- **Job**:
The result should be a faithful copy of every entry below, with the pictures left out.

- **Working data**:
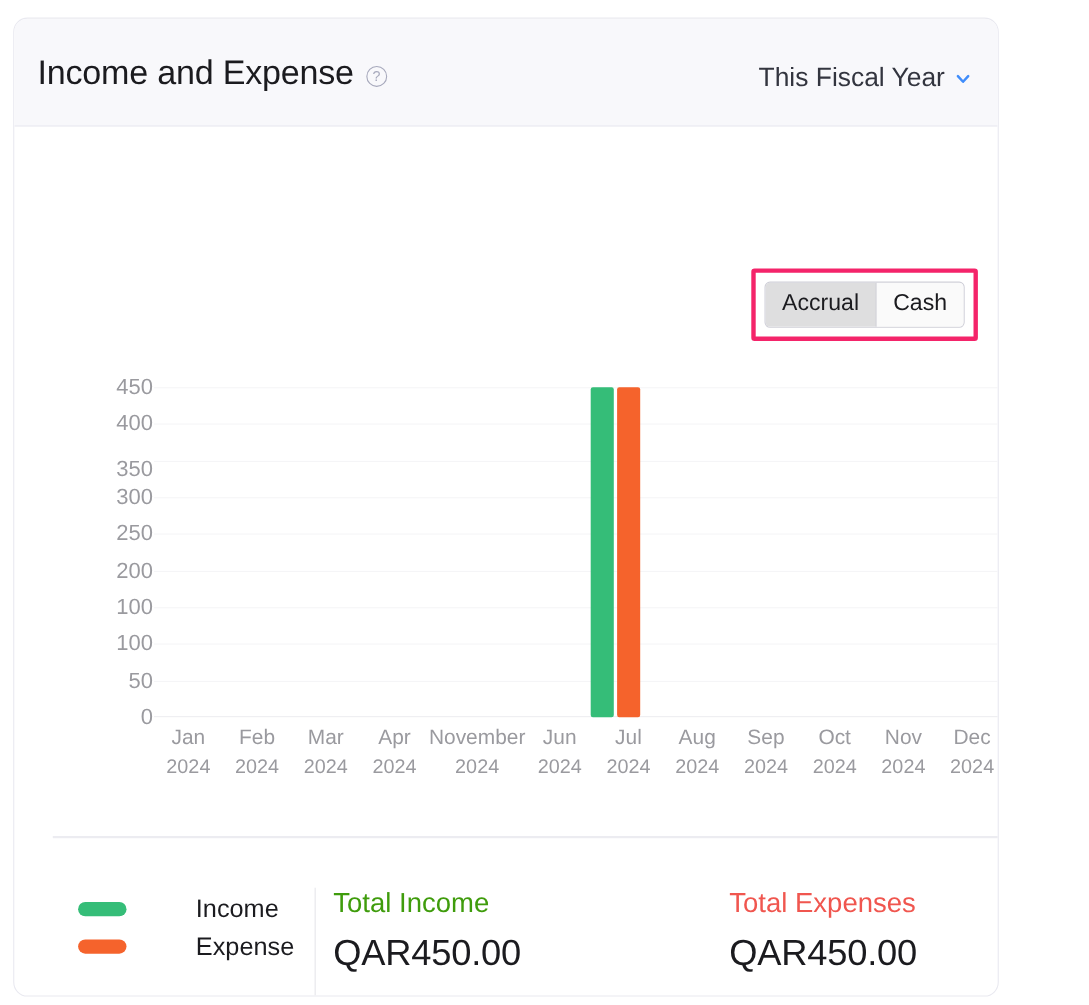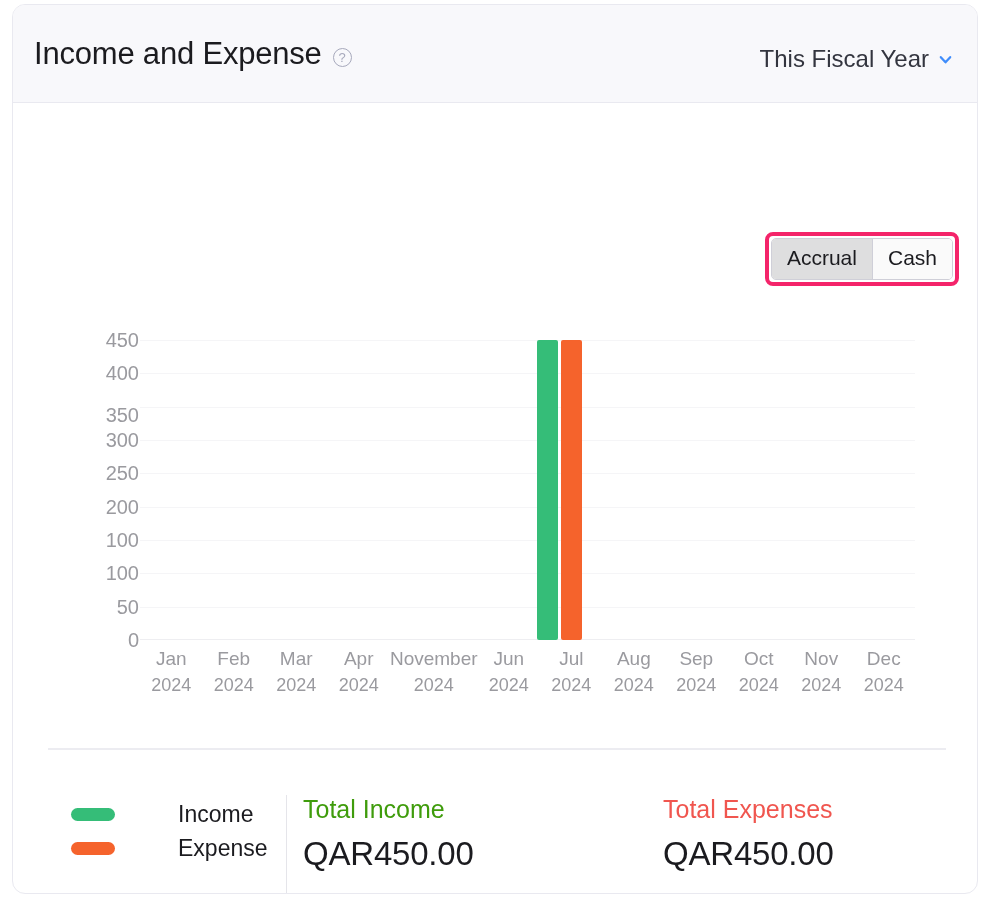--- a/index.html
+++ b/index.html
@@ -5,22 +5,22 @@
   * { box-sizing: border-box; margin: 0; padding: 0; }
   html, body {
     width: 990px; height: 914px;
     background: #ffffff;
     font-family: "Liberation Sans", sans-serif;
     -webkit-font-smoothing: antialiased;
   }
 
   .card {
     position: absolute;
-    left: 12px; top: 4px;
-    width: 966px; height: 890px;
+    left: 12px; top: 16px;
+    width: 896px; height: 890px;
     background: #ffffff;
     border: 1px solid #e9e9f0;
     border-radius: 13px;
     overflow: hidden;
   }
 
   
   .card-header {
     position: relative;
     height: 98px;
@@ -73,22 +73,22 @@
   }
 
   
   .card-body { position: relative; height: 790px; }
 
   
   .toggle-highlight {
     position: absolute;
     right: 18px; top: 129px;
     border: 4px solid #f4246a;
-    border-radius: 8px;
-    padding: 2px;
+    border-radius: 3px;
+    padding: 8px;
   }
   .toggle {
     display: flex;
     border: 1px solid #cfcfd8;
     border-radius: 5px;
     overflow: hidden;
     background: #fafafa;
   }
   .toggle-btn {
     font-family: "Liberation Sans", sans-serif;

- **Answer to this problem**:
--- a/index.html
+++ b/index.html
@@ -5,22 +5,22 @@
   * { box-sizing: border-box; margin: 0; padding: 0; }
   html, body {
     width: 990px; height: 914px;
     background: #ffffff;
     font-family: "Liberation Sans", sans-serif;
     -webkit-font-smoothing: antialiased;
   }
 
   .card {
     position: absolute;
-    left: 12px; top: 4px;
-    width: 966px; height: 890px;
+    left: 12px; top: 16px;
+    width: 896px; height: 890px;
     background: #ffffff;
     border: 1px solid #e9e9f0;
     border-radius: 13px;
     overflow: hidden;
   }
 
   
   .card-header {
     position: relative;
     height: 98px;
@@ -73,22 +73,22 @@
   }
 
   
   .card-body { position: relative; height: 790px; }
 
   
   .toggle-highlight {
     position: absolute;
     right: 18px; top: 129px;
     border: 4px solid #f4246a;
-    border-radius: 8px;
-    padding: 2px;
+    border-radius: 3px;
+    padding: 8px;
   }
   .toggle {
     display: flex;
     border: 1px solid #cfcfd8;
     border-radius: 5px;
     overflow: hidden;
     background: #fafafa;
   }
   .toggle-btn {
     font-family: "Liberation Sans", sans-serif;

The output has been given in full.